Real Time Strategy games have a lot in common with business practices. The core of both is managing limited resources and making strategic decisions to achieve select objectives. Although the execution of the strategy is the obvious part of the game, Starcraft II rests on theory-crafting, timings, build paths, and strategic decisions.
Businesses – from industrial machinery manufacturing to food and entertainment services – have to consider the strategic advantages of short-term or long-term plans, organizational structures, short- and mid-range objectives, budgetary allocations and constraints, and adequate staffing. Real time strategy* games require consideration about long-term strategies, allocation of resource-gatherers, timing an expansion or an upgrade, investing in buildings or unit production, and monitoring army size and strength. The micro-decisions that appear, on the surface, to comprise the core of the game- tactics, when and where to move armies, grouping and splitting, and so forth- are actually secondary to the broader, macro-decisions.

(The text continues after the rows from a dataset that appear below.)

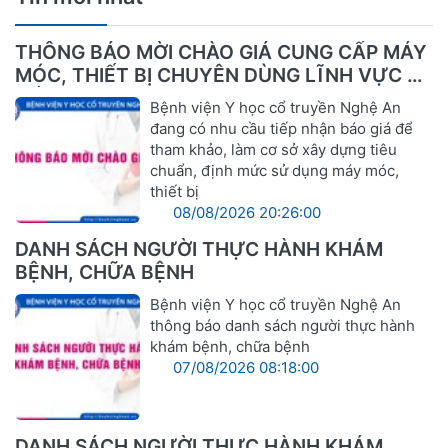
THÔNG BÁO MỜI CHÀO GIÁ CUNG CẤP MÁY
MÓC, THIẾT BỊ CHUYÊN DÙNG LĨNH VỰC Y
TẾ
Bệnh viện Y học cổ truyền Nghệ An
đang có nhu cầu tiếp nhận báo giá để
tham khảo, làm cơ sở xây dựng tiêu
chuẩn, định mức sử dụng máy móc,
thiết bị
08/08/2026 20:26:00
DANH SÁCH NGƯỜI THỰC HÀNH KHÁM
BỆNH, CHỮA BỆNH
Bệnh viện Y học cổ truyền Nghệ An
thông báo danh sách người thực hành
khám bệnh, chữa bệnh
07/08/2026 08:18:00
DANH SÁCH NGƯỜI THỰC HÀNH KHÁM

Business is also concerned with the potential decisions of competitors, as well as customers and markets. Business tries to anticipate the decisions of other forces and position accordingly. This involves some risk taking, but that riskiness is mitigated by a strong understanding of the competitor and the market. Competitive games like Star Craft II also center on anticipation and strategic positioning, and the risk involved is mitigated by experience and game knowledge.
I came to this realization when while reading a series of business emails as executives debated making an upgrade to their facilities and equipment, and it sounded strikingly similar to the internal dialogue I hear when deciding to upgrade or expand in an RTS. There were all of the considerations about the risk and cost of an immediate investment, but the undeniable fact that the action would be indispensible in the long-term. It isn’t surprising that this similarity exists: The basic concepts of opportunity cost, risk, return on investment, and long-term planning are part of everyday life. But the similarities between executives discussing a facility upgrade and a player deciding to build another base were just too uncanny to ignore. It made me wonder to what extent strategy games can prepare a person for the business world. My assessment is that if the player engages with strategy games with a methodical, process-driven paradigm, the gap is closed substantially. The fundamental essence of business is having an organized structure and process for managing resources towards a goal. Professional gamers strive to achieve exactly the same thing.
Oh, and also: jargon – I can’t discount the role of jargon. Both business and gaming have a lot of jargon that sounds stupid, nonsensical, and pretentious to anyone outside of the practice. Often, jargon captures meaningful, actionable concepts, but it is nevertheless a roadblock to being taken seriously by those who don’t already understand and appreciate the language.
*Most of this also applies to turn-based strategy, but Heroes of Might and Magic 5 is a lot less thrilling to watch than Starcraft II.